Text segment:
The next update to iOS, initially announced last summer, will force app developers to explicitly seek permission to access the phone’s unique identifier known as the IDFA. This update is expected early in spring and is expected to significantly impact the effectiveness of targeted mobile ads. In order to tailor mobile ads to smartphone users, app developers and other industry players typically access this unique identifier on devices. However once this new rollout takes effect, a prompt will begin showing up for users, seeking their permission to give access to their IDFA. It is expected that roughly half of users may respond negatively or refuse access via this prompt. 


The effectiveness of targeted advertising relies heavily on access to personal identifiers like Apple users’ IDFA. 


Targeted advertising relies heavily on access to significant amounts of personal data, determining who is most likely to be affected by a particular message, and also how and when to deliver the message for maximum impact. For this reason, in order for targeted ads to be truly effective, access to data through Apple users’ IDFA is key and this update from Apple will no doubt, significantly impact targeted advertising.


Facebook argues that these changes will be of dire consequence to small businesses which depend on targeted advertising on free apps like theirs. 


One industry leader which generates much of its revenue through advertising has spoken up about the anticipated update. In a recent blog post, Facebook has expressed that they disagree with Apple’s approach, complaining that Apple provides no context on the benefits of having targeted ads, and suggesting that Apple’s new prompt implies that there is a trade off between personalized advertising and privacy. Facebook argues that the two are not mutually exclusive, and that they can and do provide both.

Dataset records:
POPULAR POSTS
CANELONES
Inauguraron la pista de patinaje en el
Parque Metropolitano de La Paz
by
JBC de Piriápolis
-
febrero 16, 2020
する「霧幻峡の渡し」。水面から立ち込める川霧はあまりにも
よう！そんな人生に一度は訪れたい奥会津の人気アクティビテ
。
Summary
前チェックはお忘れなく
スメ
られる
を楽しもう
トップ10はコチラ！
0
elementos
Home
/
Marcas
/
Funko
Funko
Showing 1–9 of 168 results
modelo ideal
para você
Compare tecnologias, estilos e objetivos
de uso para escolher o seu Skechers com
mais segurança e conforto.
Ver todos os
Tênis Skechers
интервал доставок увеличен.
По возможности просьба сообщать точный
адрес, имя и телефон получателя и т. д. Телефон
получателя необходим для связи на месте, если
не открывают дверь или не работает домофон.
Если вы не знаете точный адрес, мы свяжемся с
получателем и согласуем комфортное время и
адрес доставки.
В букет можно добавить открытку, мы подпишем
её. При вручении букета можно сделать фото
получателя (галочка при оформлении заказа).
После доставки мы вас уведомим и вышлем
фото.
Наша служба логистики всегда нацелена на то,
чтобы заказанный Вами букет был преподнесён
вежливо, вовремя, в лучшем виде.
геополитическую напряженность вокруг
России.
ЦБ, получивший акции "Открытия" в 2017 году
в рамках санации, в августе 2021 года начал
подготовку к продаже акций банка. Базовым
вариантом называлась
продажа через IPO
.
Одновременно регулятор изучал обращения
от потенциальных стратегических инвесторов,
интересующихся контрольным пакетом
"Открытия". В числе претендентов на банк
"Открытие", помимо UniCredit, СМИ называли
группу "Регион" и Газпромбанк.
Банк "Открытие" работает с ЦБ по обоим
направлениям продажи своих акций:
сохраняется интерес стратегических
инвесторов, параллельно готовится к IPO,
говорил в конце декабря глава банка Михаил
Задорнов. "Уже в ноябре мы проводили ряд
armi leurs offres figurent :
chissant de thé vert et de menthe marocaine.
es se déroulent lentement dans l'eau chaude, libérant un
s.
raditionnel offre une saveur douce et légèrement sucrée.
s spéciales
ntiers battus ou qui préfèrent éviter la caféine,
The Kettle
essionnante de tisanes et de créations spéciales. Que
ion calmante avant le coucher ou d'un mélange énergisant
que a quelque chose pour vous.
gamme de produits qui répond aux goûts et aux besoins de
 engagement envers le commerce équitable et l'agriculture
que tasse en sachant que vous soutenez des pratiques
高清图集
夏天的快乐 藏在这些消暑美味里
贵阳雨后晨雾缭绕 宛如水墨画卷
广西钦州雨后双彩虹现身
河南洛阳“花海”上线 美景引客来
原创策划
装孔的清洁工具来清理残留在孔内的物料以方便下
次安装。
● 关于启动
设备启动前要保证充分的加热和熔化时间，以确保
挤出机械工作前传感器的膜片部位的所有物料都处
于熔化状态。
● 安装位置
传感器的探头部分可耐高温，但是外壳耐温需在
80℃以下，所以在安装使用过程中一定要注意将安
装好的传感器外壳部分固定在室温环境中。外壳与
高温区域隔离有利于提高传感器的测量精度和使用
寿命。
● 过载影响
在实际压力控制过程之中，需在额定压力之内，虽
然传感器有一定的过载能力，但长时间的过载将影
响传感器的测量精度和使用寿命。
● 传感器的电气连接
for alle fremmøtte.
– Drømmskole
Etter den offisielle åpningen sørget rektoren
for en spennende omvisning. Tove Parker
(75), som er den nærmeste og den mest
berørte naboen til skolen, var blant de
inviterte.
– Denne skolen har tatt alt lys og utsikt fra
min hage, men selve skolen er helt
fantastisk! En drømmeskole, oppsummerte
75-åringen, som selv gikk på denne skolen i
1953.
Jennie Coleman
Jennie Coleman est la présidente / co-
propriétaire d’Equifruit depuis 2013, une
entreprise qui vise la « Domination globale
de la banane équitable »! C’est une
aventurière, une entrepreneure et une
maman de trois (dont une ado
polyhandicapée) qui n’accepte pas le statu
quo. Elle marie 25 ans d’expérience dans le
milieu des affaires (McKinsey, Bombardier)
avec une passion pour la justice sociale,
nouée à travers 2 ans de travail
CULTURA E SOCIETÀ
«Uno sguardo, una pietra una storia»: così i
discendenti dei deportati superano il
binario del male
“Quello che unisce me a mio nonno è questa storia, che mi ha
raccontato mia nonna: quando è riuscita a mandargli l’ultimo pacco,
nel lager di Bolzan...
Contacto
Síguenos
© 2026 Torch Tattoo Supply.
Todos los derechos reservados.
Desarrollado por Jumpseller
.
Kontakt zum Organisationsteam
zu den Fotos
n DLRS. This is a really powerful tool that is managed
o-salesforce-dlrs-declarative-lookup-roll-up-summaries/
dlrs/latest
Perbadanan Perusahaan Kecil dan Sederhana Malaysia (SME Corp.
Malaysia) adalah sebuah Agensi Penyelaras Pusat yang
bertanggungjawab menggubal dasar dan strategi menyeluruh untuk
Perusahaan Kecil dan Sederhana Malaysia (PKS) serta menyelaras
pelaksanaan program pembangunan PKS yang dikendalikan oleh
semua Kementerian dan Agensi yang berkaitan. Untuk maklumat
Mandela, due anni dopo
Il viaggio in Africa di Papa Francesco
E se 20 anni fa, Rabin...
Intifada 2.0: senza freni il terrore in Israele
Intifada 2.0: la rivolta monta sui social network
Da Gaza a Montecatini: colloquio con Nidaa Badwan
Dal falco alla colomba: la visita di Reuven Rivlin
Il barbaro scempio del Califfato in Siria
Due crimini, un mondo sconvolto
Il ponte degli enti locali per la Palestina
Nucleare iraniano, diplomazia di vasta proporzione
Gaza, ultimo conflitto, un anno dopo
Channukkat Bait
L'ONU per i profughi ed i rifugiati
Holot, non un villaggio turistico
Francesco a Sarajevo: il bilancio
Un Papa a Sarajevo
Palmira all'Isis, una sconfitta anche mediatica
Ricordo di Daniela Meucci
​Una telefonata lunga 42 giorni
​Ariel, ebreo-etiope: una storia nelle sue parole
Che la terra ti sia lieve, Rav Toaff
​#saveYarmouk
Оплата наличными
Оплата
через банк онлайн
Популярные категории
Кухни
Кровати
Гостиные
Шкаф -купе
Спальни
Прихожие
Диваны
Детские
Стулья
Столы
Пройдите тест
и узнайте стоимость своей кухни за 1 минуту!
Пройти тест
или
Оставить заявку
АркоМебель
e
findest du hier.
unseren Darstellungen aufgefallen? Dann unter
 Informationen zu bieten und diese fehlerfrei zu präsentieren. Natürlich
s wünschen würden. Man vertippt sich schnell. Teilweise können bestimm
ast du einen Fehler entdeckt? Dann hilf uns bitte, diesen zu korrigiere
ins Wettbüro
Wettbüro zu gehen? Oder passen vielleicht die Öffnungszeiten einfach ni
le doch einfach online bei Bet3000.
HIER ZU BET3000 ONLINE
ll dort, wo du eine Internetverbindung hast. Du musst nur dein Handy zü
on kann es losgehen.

Exercise goal:
Could you echo the article on Apple's IDFA permission change word for word, in full? This listing has no connection to the article about Apple's iOS update.

Task answer:
The next update to iOS, initially announced last summer, will force app developers to explicitly seek permission to access the phone’s unique identifier known as the IDFA. This update is expected early in spring and is expected to significantly impact the effectiveness of targeted mobile ads. In order to tailor mobile ads to smartphone users, app developers and other industry players typically access this unique identifier on devices. However once this new rollout takes effect, a prompt will begin showing up for users, seeking their permission to give access to their IDFA. It is expected that roughly half of users may respond negatively or refuse access via this prompt. 


The effectiveness of targeted advertising relies heavily on access to personal identifiers like Apple users’ IDFA. 


Targeted advertising relies heavily on access to significant amounts of personal data, determining who is most likely to be affected by a particular message, and also how and when to deliver the message for maximum impact. For this reason, in order for targeted ads to be truly effective, access to data through Apple users’ IDFA is key and this update from Apple will no doubt, significantly impact targeted advertising.


Facebook argues that these changes will be of dire consequence to small businesses which depend on targeted advertising on free apps like theirs. 


One industry leader which generates much of its revenue through advertising has spoken up about the anticipated update. In a recent blog post, Facebook has expressed that they disagree with Apple’s approach, complaining that Apple provides no context on the benefits of having targeted ads, and suggesting that Apple’s new prompt implies that there is a trade off between personalized advertising and privacy. Facebook argues that the two are not mutually exclusive, and that they can and do provide both.